Agronomy and Horticulture Department





Date of this Version



Genes | Genomes | Genetics Volume 9


Copyright © 2019 Happ et al.

Open access


Obtaining genome-wide genotype information for millions of SNPs in soybean [Glycine max (L.) Merr.] often involves completely resequencing a line at 5X or greater coverage. Currently, hundreds of soybean lines have been resequenced at high depth levels with their data deposited in the NCBI Short Read Archive. This publicly available dataset may be leveraged as an imputation reference panel in combination with skim (low coverage) sequencing of new soybean genotypes to economically obtain high-density SNP information. Ninety-nine soybean lines resequenced at an average of 17.1X were used to generate a reference panel, with over 10 million SNPs called using GATK’s Haplotype Caller tool.

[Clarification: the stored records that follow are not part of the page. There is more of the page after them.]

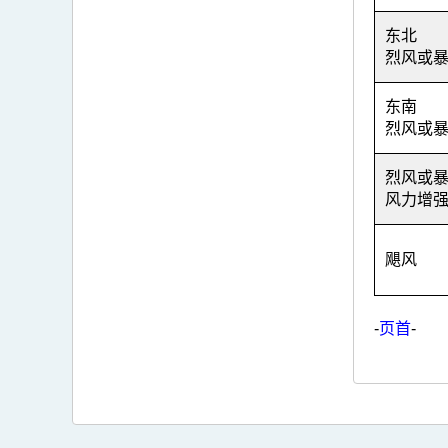
东北
烈风或
东南
烈风或
烈风或
风力增
飓风
-
页首
-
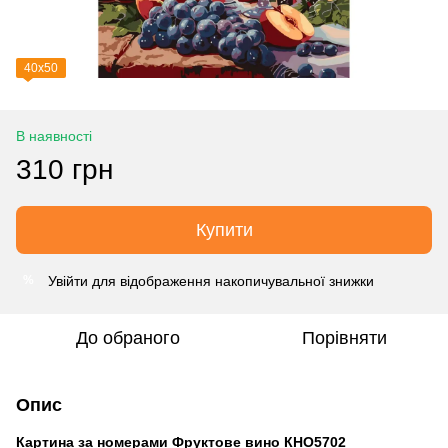
40х50
В наявності
310 грн
Купити
Увійти
для відображення накопичувальної знижки
%
До обраного
Порівняти
Опис
Картина за номерами Фруктове вино КНО5702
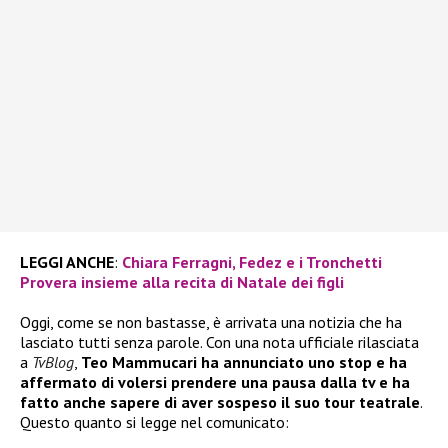
LEGGI ANCHE
:
Chiara Ferragni, Fedez e i Tronchetti
Provera insieme alla recita di Natale dei figli
Oggi, come se non bastasse, è arrivata una notizia che ha
lasciato tutti senza parole. Con una nota ufficiale rilasciata
a
TvBlog
,
Teo Mammucari ha annunciato uno stop e ha
affermato di volersi prendere una pausa dalla tv e ha
fatto anche sapere di aver sospeso il suo tour teatrale
.
Questo quanto si legge nel comunicato:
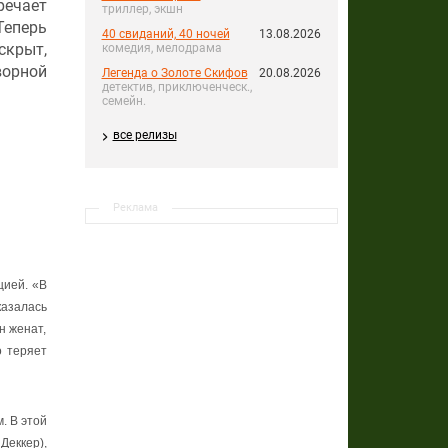
речает
триллер, экшн
Теперь
40 свиданий, 40 ночей
13.08.2026
скрыт,
комедия, мелодрама
ворной
Легенда о Золоте Скифов
20.08.2026
детектив, приключенческ.,
семейн.
все релизы
Реклама
цией. «В
казалась
н женат,
о
теряет
. В этой
Деккер),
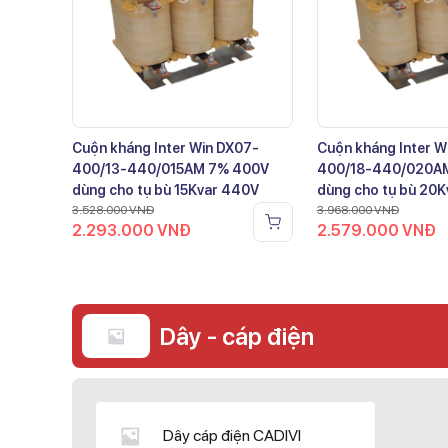
Cuộn kháng Inter Win DX07-
Cuộn kháng Inter W
400/13-440/015AM 7% 400V
400/18-440/020A
dùng cho tụ bù 15Kvar 440V
dùng cho tụ bù 20
3.528.000
VNĐ
3.968.000
VNĐ
2.293.000
VNĐ
2.579.000
VNĐ
Dây - cáp điện
Dây cáp điện CADIVI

Whole genome resequencing at approximately 1X depth was performed on 114 previously ungenotyped experimental soybean lines. Coverages down to 0.1X were analyzed by randomly subsetting raw reads from the original 1X sequence data. SNPs discovered in the reference panel were genotyped in the experimental lines after aligning to the soybean reference genome, and missing markers imputed using Beagle 4.1. Sequencing depth of the experimental lines could be reduced to 0.3X while still retaining an accuracy of 97.8%. Accuracy was inversely related to minor allele frequency, and highly correlated with marker linkage disequilibrium. The high accuracy of skim sequencing combined with imputation provides a low cost method for obtaining dense genotypic information that can be used for various genomics applications in soybean.